“Repentance is the strained throbbing of birth. Forgiveness through the grace of God is the gift of the new life emerging from the depths of sin’s womb. The born again, those who have received that new birth, learn to forgive first self, then others as self.” — Harris Murray
On paper, it should not have happened. I reached the round of sixteen in the South Carolina Match Play Championship at sixteen years of age, paired against my friend and teammate, Bill Moore. Bill was more talented and beat me nine times out of ten. But on this day, I bested him. Golfers tee it up and compete for a reason. Outcomes are not decided on paper.
What competes for our heart? What consumes our attention? Are we Christians on paper or do we commit our life to the hard task of becoming the servant God calls us to be? What and who wins the internal battle between a consuming avoidance and real repentance?
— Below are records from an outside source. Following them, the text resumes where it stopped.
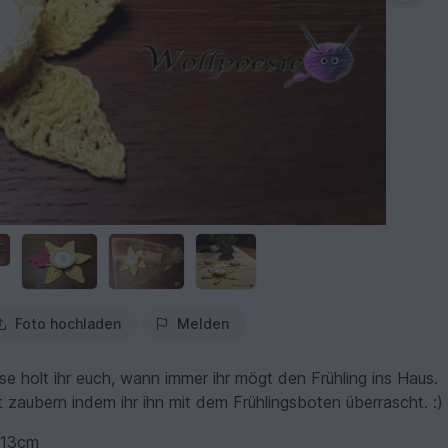
Foto hochladen
Melden
e holt ihr euch, wann immer ihr mögt den Frühling ins Haus.
 zaubern indem ihr ihn mit dem Frühlingsboten überrascht. :)
. 13cm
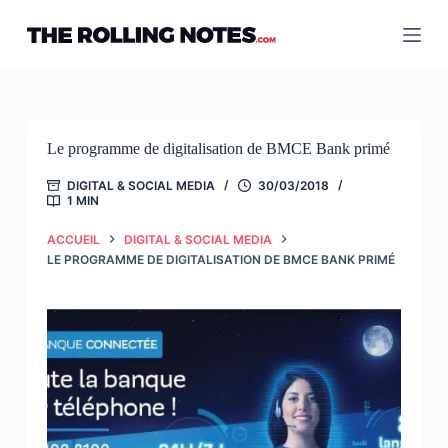
Passer
au
contenu
Le programme de digitalisation de BMCE Bank primé
DIGITAL & SOCIAL MEDIA
30/03/2018
1 MIN
ACCUEIL
DIGITAL & SOCIAL MEDIA
LE PROGRAMME DE DIGITALISATION DE BMCE BANK PRIMÉ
Nowhere in our spiritual life are we more exposed or faith more expressed than in our ability or inability to forgive. And forgiveness, real life-altering, major trespass forgiveness, is the hard task.
The small trespass demands little from us. As life moves on, it is easily forgotten. Because of this, we think forgiving is forgetting, and of course, nothing could be more false. The greatest pain we endure, the wound or injury consuming our life, cannot be forgotten because it serves as the means to avoid future pain.
The first hurt is an awakening, the first coloring of perception and distinct awareness, not all is ideal. The hurt reveals a duality of purpose. We either move toward the pain, and therefore toward God, or we attempt to wait out forgiveness in a false hope some interim revenge or life equaling event occurs that justifies we were right all along.
Is this not the greater sin than the sin against us? Is forgiveness only reserved for those we love? How many ways can the self-righteous exclude themselves from grace? And haven’t we all been that person?
Forgiveness is an overcoming, a test if you will, between our faith on paper and the very real act of committing such an act of compassion. Real forgiveness demands we never forget, and in remembering our hurt, face the battle within. And when repentance wins, we lean toward God. How else can the new life ever come and express itself in reality?
It’s time to get on with it. Withholding forgiveness perpetuates the pain and avoidance. The goal is to love so much we forgive the trespass before it ever occurs. This is the new life, loving neighbor as self.
“Therefore, since we are receiving a kingdom which cannot be shaken, let us have grace, by which we may serve God acceptably with reverence and godly fear. For our God is a consuming fire” (Hebrews 12:28,29, NKJV).
God’s consuming love wins over avoidance.
“Those who have ears to hear, let them hear” (Matthew 11:15, NKJV).